What you return must be exactly the lines running from the one with "- BLACK BINOCULARS 186,333,250,387" to the end of the data below, inclusive, and nothing more.

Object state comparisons
▬▬▬▬▬▬▬▬▬▬

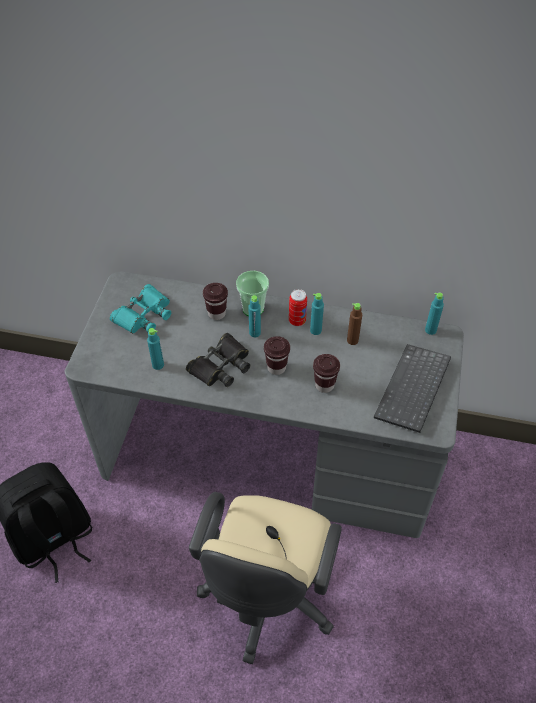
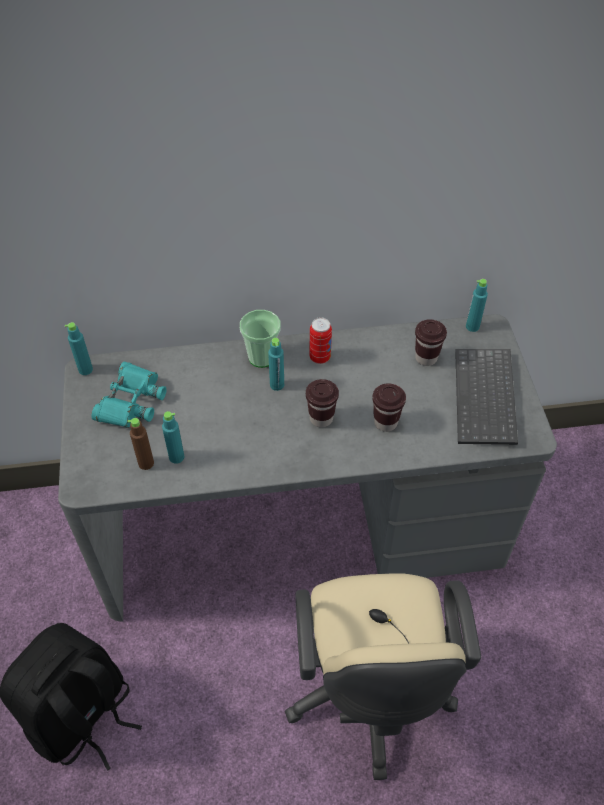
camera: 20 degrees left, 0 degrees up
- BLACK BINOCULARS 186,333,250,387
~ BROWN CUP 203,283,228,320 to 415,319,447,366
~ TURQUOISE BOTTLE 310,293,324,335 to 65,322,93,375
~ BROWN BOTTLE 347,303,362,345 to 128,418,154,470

▬▬▬▬▬▬▬▬▬▬

Reply to the task:
- BLACK BINOCULARS 186,333,250,387
~ BROWN CUP 203,283,228,320 to 415,319,447,366
~ TURQUOISE BOTTLE 310,293,324,335 to 65,322,93,375
~ BROWN BOTTLE 347,303,362,345 to 128,418,154,470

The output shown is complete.